Conscious: It’d be easy to say “Dear Dad” because that’s the closest to me but that one’s kind of personal so I don’t really rate like anything else. My dad’s the only thing I’ve ever had so it was tough to even release that track and let everybody know what it’s like. My dad didn’t like it either, he was like, “You had to tell everybody about me”.
HipHopCanada: But when it’s personal there are a lot of people who tend to relate to the track.
Conscious: And that’s what it is, like a lot of things that we write, they’re easy to relate to.
HipHopCanada: What do you both see for the future of Angerville?
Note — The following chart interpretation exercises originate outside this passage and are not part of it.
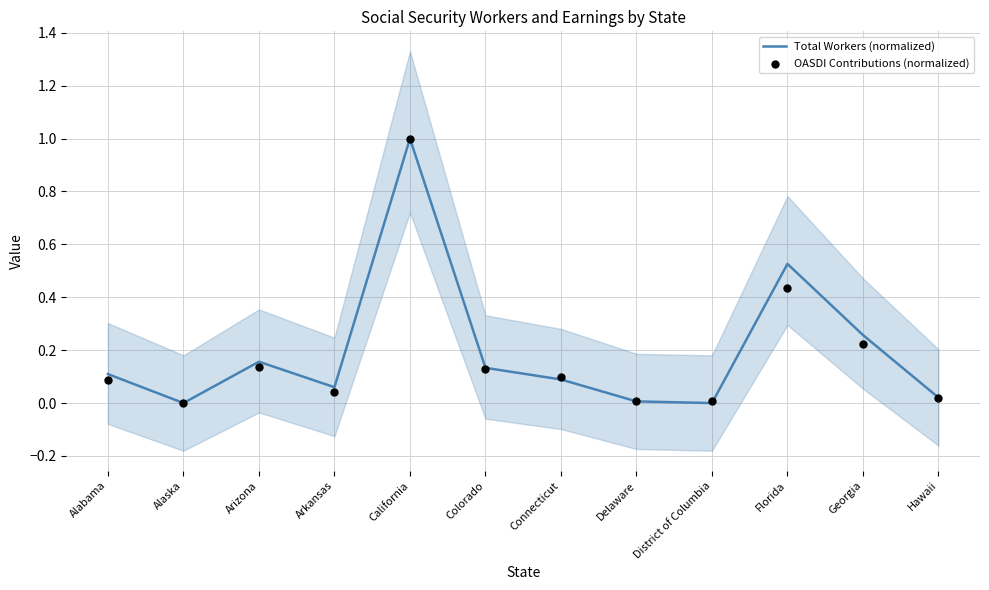

Which series has the largest Y range (max minus min)?

Total Workers (normalized)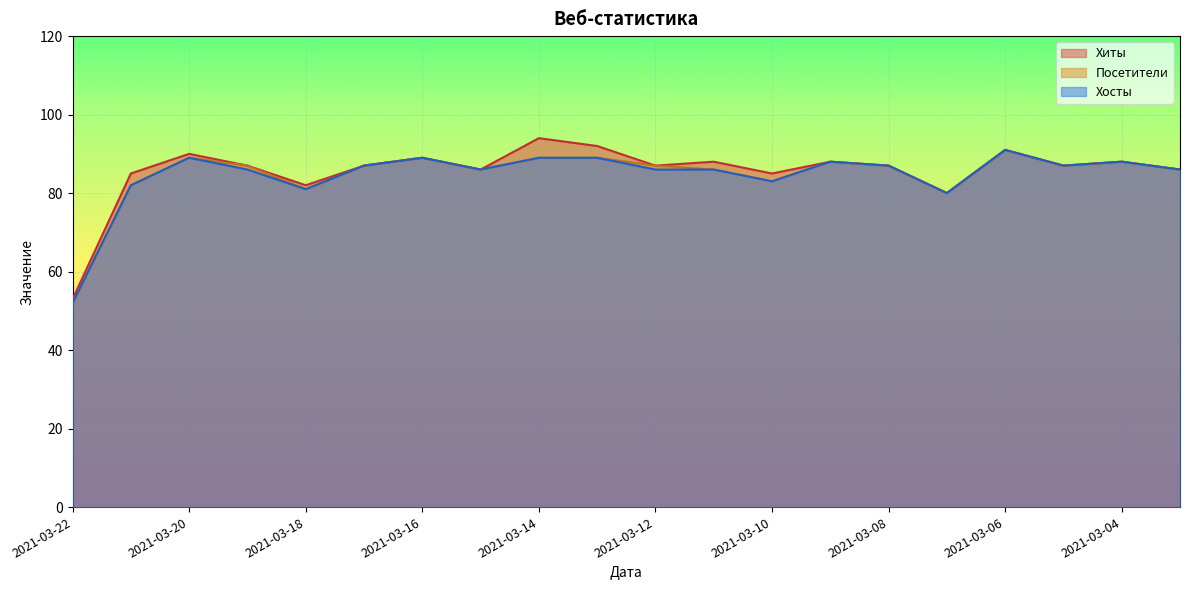

At which label does Хиты first exceed 87?

2021-03-20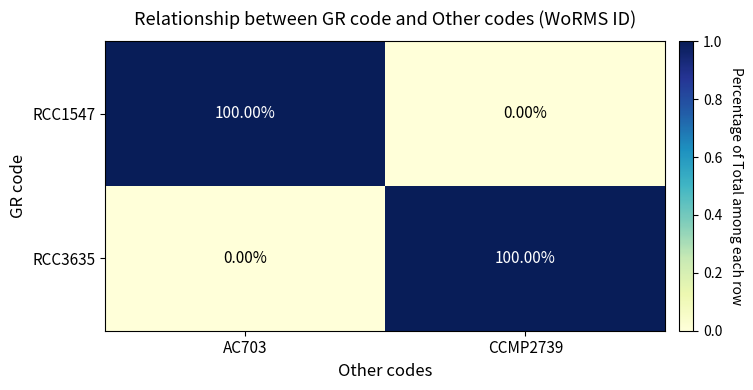

What is the difference between the highest and lowest values at CCMP2739?

100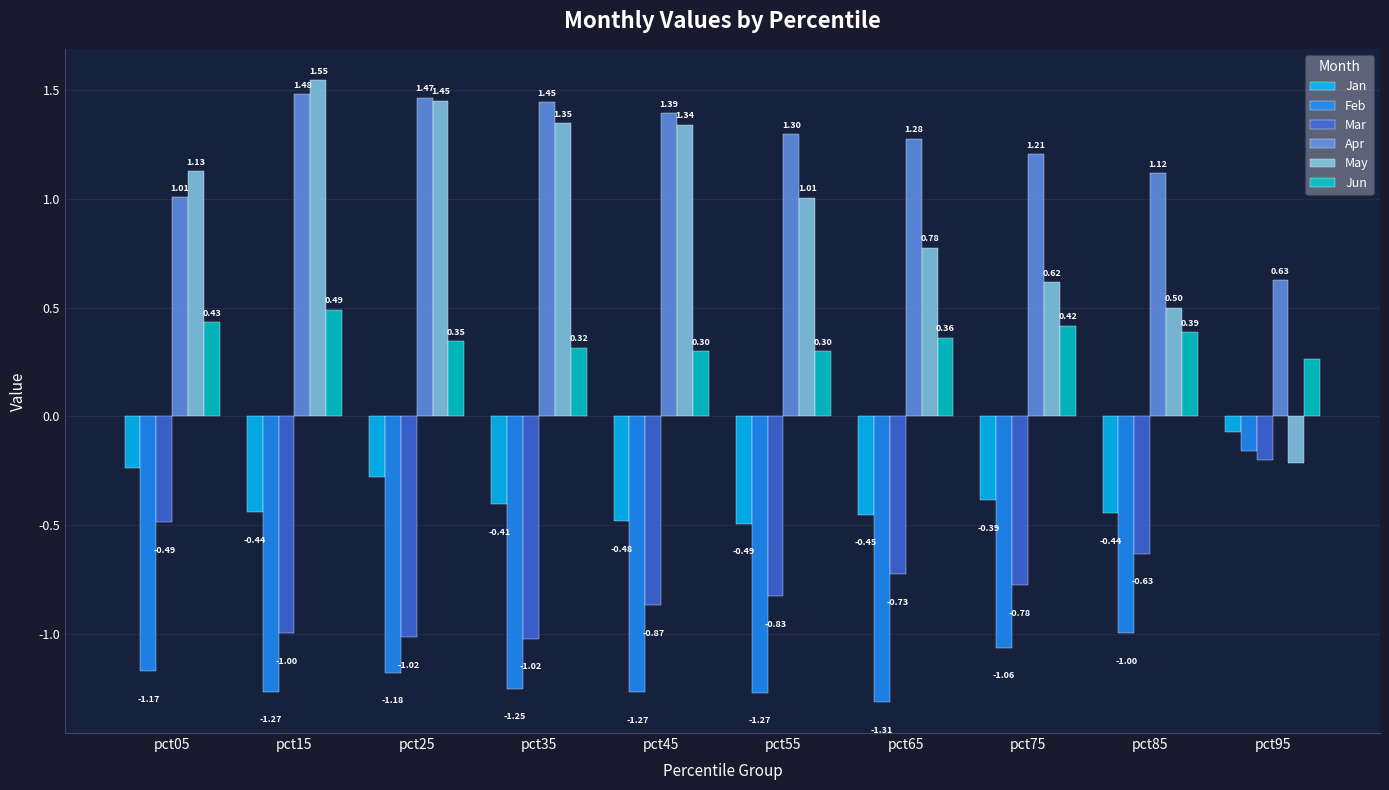

At pct75, list the series in order from largest to smallest.

Apr, May, Jun, Jan, Mar, Feb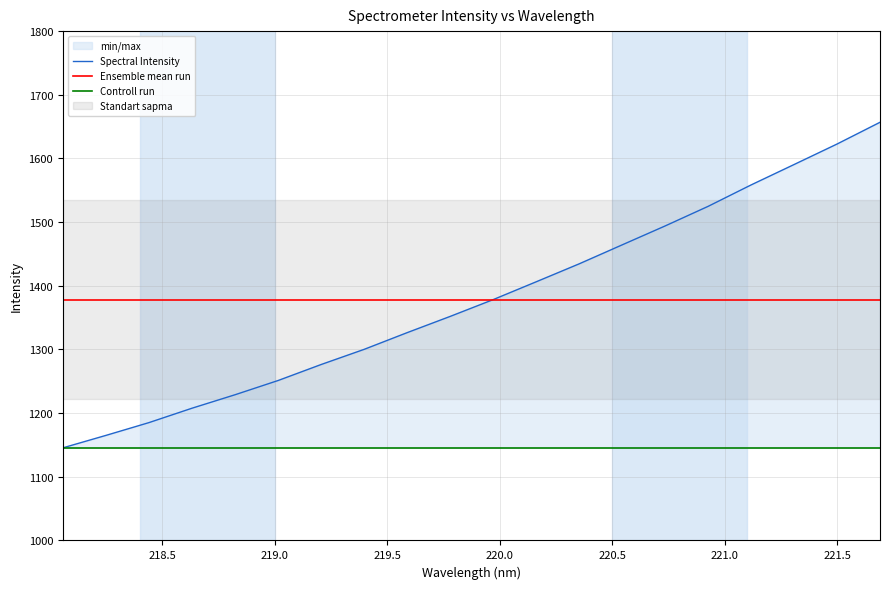

What is the greatest value displayed?

1656.8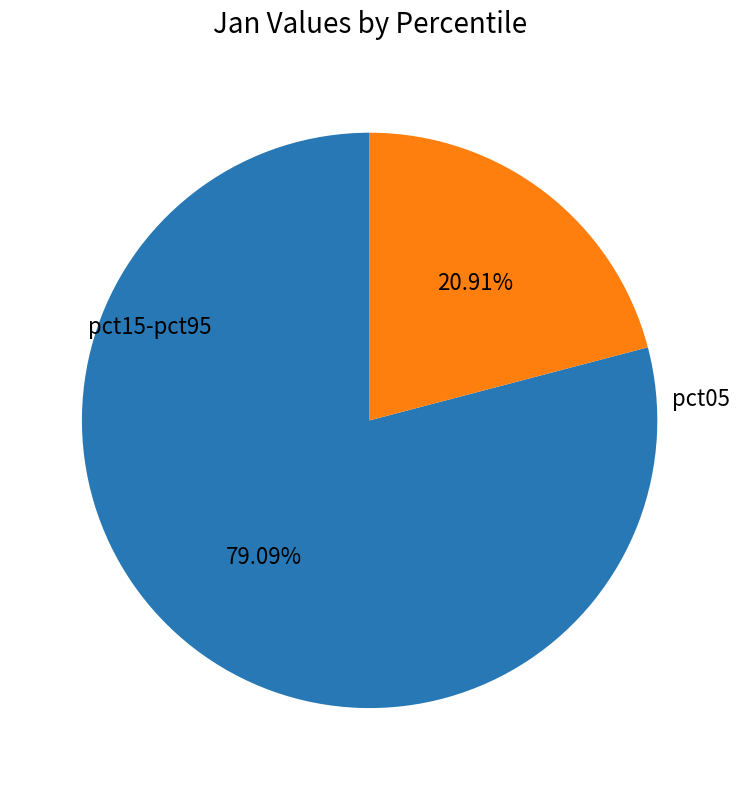

Which slice is the largest?

pct15-pct95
Conscious: Obviously we’re going to see more music. Hopefully more money [Laughing]. I don’t think I could really get much more than I [already] get out of hip-hop because it’s always going to be there. I hope for the best for our music and for our health and all that stuff.
Fortunato: I guess we’re just going to keep on trucking like we always do and just keep putting out those albums. I like the fact that we’re versatile and Conscious, he’s got a solo EP, I’ve already got my solo album so we can do it on our own, we can do it together, we can do it with other artists. From there, with the collaboration and all the new vibes that are coming out, we’re just going to keep it fresh.
HipHopCanada: What do you guys see as the biggest road block in moving forward as artists?
Conscious: I’d say the business . . . When you start to learn the business I think that was the most important for us . . . The music was already there so the difference was just getting connections and doing a lot of business. Fortunato does all of our promotion and he does a crazy job of it.
Fortunato: It’s difficult getting your foot into the door; when you first come in nobody knows who you are and I see a lot of artists going through that struggle and I tell them just to keep pumping out the music . . . if you’re putting out quality music, eventually you’re going to be heard and you’re going to be recognized. Have faith in yourself and what you’re doing. That’s our basic approach to the business, we were just going to keep doing it until people started to ask questions. Then all of a sudden we were getting messages from people who said they’d heard of us.
HipHopCanada: Any last words?
Conscious: Shout-outs to all my people – my dad, K Dot, P . . . there are so many to name, I could go on forever, Daytona, Dirtyman, DJ Lava. Really, just a shout-out to all the people who’ve helped us get to where we are. That’s why we make connections and that’s why people want to work with us because they’ve met us in person, they know that it’s all cool, we’re not fraudulent people.
Fortunato: Watch out for the new album, the new track with Tek, “No Joke”, it’s going to be on the radio soon and it’s a hot track for the summertime.